> [BAGIAN DOKUMEN]
Indonesia, Mesin Pertumbuhan Bisnis Angkutan Udara

Wajah Rusdi Kirana tampak cerah. Senyum tersungging di bibirnya, seiring langkahnya menuruni tangga pesawat sesaat setelah mendarat di Blagnac International Airport, Toulouse, Prancis, Senin (18/3) lalu.

Dari tangga pesawat, di kejauhan tampak pesawat Airbus A320 terparkir. Di badan pesawat tulisan “Lion, Thank You” tampak mencolok tertulis dengan warna oranye. Di bawah pesawat, tak kurang 200 orang berkaus biru bertuliskan “Airbus A320 Team” berjajar rapi sembari bertepuk tangan.

Mereka adalah karyawan Airbus yang menyambut kedatangan Rusdi bersama jajaran petinggi Airbus. Rusdi pun menghampiri pasukan biru tersebut dan menyalaminya.

Itulah sambutan yang diberikan Airbus, produsen pesawat terkemuka di Eropa, terhadap CEO Lion Air Rusdi Kirana beserta rombongan, di markas Airbus, Toulouse. Sebelumnya, pada pagi harinya, Rusdi dan CEO Airbus Fabrice Bregier meneken kontrak pemesanan 234 pesawat Airbus oleh Lion Air.

Penandatanganan tersebut disaksikan langsung Presiden Prancis Francois Hollande, di Istana Presiden Elysee, Paris.

Kontrak pemesanan senilai US$ 24 miliar atau sekitar Rp 288 triliun tersebut terdiri dari 109 unit pesawat A320Neo, 65 unit A321Neo, dan 60 unit A320Ceo. Aksi korporat yang dilakukan Lion Air tersebut, bagi Airbus, merupakan kontrak tunggal terbesar yang pernah diperoleh.

> [CUPLIKAN ENTRI]
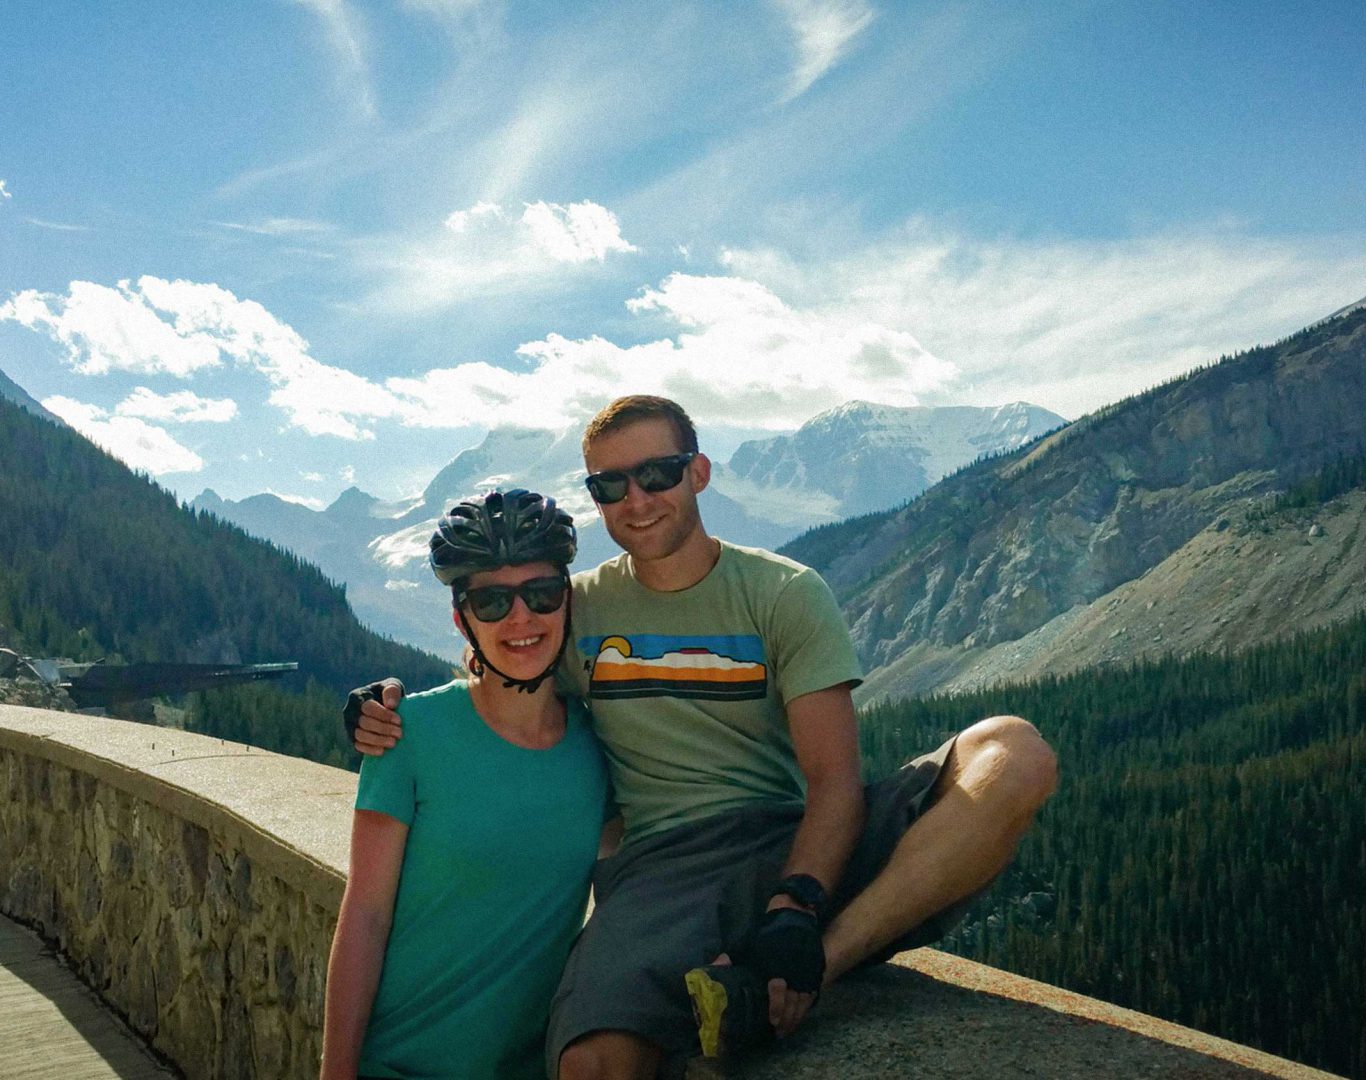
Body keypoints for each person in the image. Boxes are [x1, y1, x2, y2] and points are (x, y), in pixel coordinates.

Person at [347, 395, 1058, 1079]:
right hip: (663, 870)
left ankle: (805, 969)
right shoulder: (574, 604)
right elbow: (498, 661)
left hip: (793, 836)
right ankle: (771, 972)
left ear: (698, 472)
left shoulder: (783, 592)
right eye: (610, 484)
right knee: (590, 1064)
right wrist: (384, 705)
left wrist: (797, 910)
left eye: (656, 473)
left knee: (1014, 754)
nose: (638, 498)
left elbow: (835, 781)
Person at [323, 489, 610, 1080]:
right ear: (462, 619)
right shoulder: (408, 735)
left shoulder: (599, 747)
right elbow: (365, 916)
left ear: (568, 602)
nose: (521, 618)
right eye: (492, 600)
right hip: (398, 1068)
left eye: (542, 593)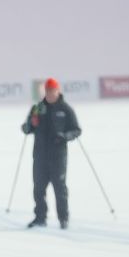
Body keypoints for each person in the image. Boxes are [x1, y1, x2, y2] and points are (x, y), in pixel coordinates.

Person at [21, 77, 81, 229]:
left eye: (52, 91)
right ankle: (40, 217)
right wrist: (29, 126)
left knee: (60, 189)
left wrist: (65, 136)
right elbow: (27, 128)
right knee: (38, 189)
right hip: (40, 156)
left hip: (58, 157)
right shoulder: (37, 108)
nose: (50, 94)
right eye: (47, 91)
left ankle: (63, 218)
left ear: (58, 90)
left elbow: (76, 130)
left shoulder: (65, 109)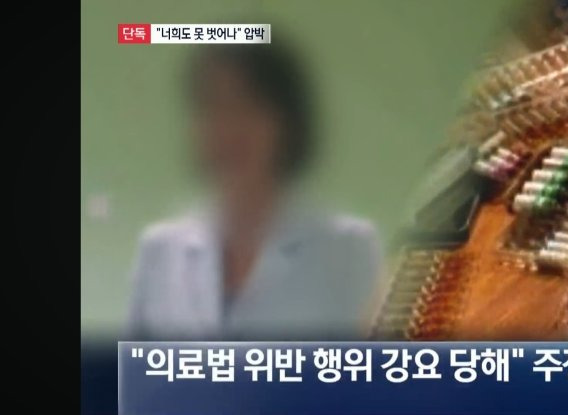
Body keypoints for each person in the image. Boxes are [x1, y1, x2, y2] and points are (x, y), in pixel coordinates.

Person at [127, 43, 382, 340]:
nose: (229, 127)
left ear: (286, 122)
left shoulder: (347, 249)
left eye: (248, 105)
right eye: (213, 106)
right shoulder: (160, 251)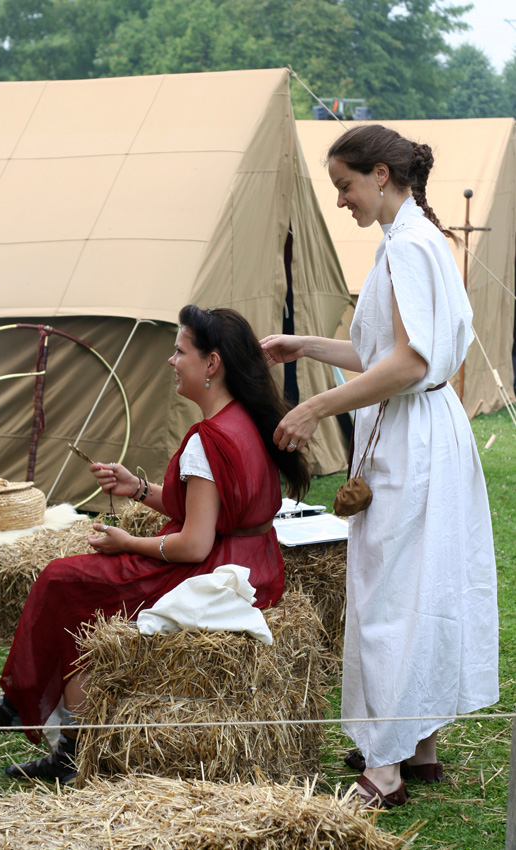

> [KUMPULAN TUGAS]
- A) Menurut artikel tentang pesanan pesawat Lion Air, mengapa kontrak yang diteken Lion Air itu istimewa bagi Airbus? Jawab dalam satu sampai tiga kalimat.
- B) Kutip tanpa perubahan bagian artikel tentang pesanan pesawat Lion Air yang diawali kata-kata "Mereka adalah karyawan" dan diakhiri "yang pernah diperoleh.".
Entri di atas tidak diperlukan untuk mengerjakan tugas apa pun.

> [JAWABAN TUGAS]
- A) Kontrak pemesanan 234 pesawat senilai US$ 24 miliar atau sekitar Rp 288 triliun itu merupakan kontrak tunggal terbesar yang pernah diperoleh Airbus.

- B)
Mereka adalah karyawan Airbus yang menyambut kedatangan Rusdi bersama jajaran petinggi Airbus. Rusdi pun menghampiri pasukan biru tersebut dan menyalaminya.

Itulah sambutan yang diberikan Airbus, produsen pesawat terkemuka di Eropa, terhadap CEO Lion Air Rusdi Kirana beserta rombongan, di markas Airbus, Toulouse. Sebelumnya, pada pagi harinya, Rusdi dan CEO Airbus Fabrice Bregier meneken kontrak pemesanan 234 pesawat Airbus oleh Lion Air.

Penandatanganan tersebut disaksikan langsung Presiden Prancis Francois Hollande, di Istana Presiden Elysee, Paris.

Kontrak pemesanan senilai US$ 24 miliar atau sekitar Rp 288 triliun tersebut terdiri dari 109 unit pesawat A320Neo, 65 unit A321Neo, dan 60 unit A320Ceo. Aksi korporat yang dilakukan Lion Air tersebut, bagi Airbus, merupakan kontrak tunggal terbesar yang pernah diperoleh.